George Bull | |
---|---|
Born | 25 March 1634 Wells, Somerset |
Died | 17 February 1710 (aged 75) Brecknock, Powys |
Nationality | English |
Occupation | theologian, bishop |
George Bull (25 March 1634 – 17 February 1710) was an English theologian and Bishop of St David's.
He was born, 25 March 1634, in the parish of St. Cuthbert, Wells, and educated in the grammar school at Wells, and then at Blundell's School in Tiverton under Samuel Butler. Before he was fourteen years old he went into residence at Exeter College, Oxford, where he became a friend of Thomas Clifford. In 1649, his tutor Baldwin Ackland refused to take the engagement, and together they left the university and settled at North Cadbury in Somerset.

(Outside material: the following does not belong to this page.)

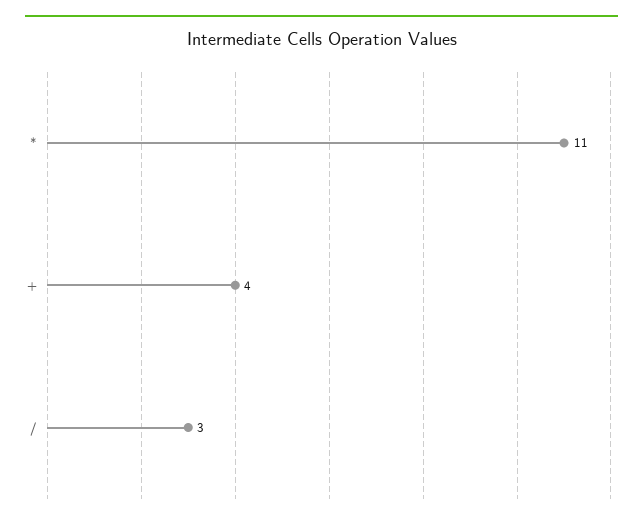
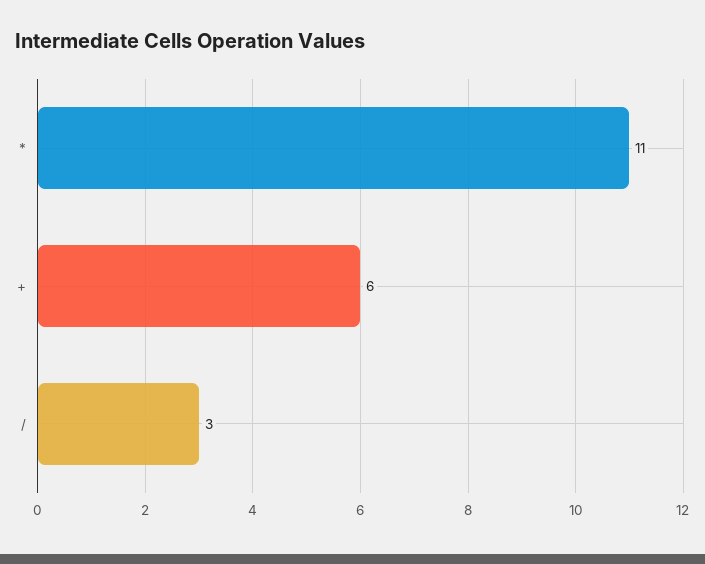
+: 4 -> 6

He then studied under William Thomas, rector of Ubley and a puritan divine; Bull, however, was more influenced by his son Samuel Thomas, who directed Bull to read Richard Hooker, Henry Hammond, and Jeremy Taylor. On leaving Thomas, Bull applied to Robert Skinner, the ejected bishop of Oxford, for episcopal ordination, and was ordained by him deacon and priest the same day, aged 21. After his ordination he took the small living of St. George's, near Bristol. Bull, like Robert Sanderson and others, used the church prayers, which he knew by heart, without the book. He used to spend two months every year at Oxford and on his way there and back he visited Sir William Master of Abbey House, Cirencester. He met in this way the rector Alexander Gregory, whose daughter Bridget he married on Ascension Day, 1658. In the same year he was presented to the rectory of Siddington St. Mary's, near Cirencester, through the influence of Lady Pool, the lady of the manor. In 1659 the rectory at Siddington became one of the many places of meeting at which the friends of the exiled dynasty assembled to concert measures for the restoration of Charles II of England.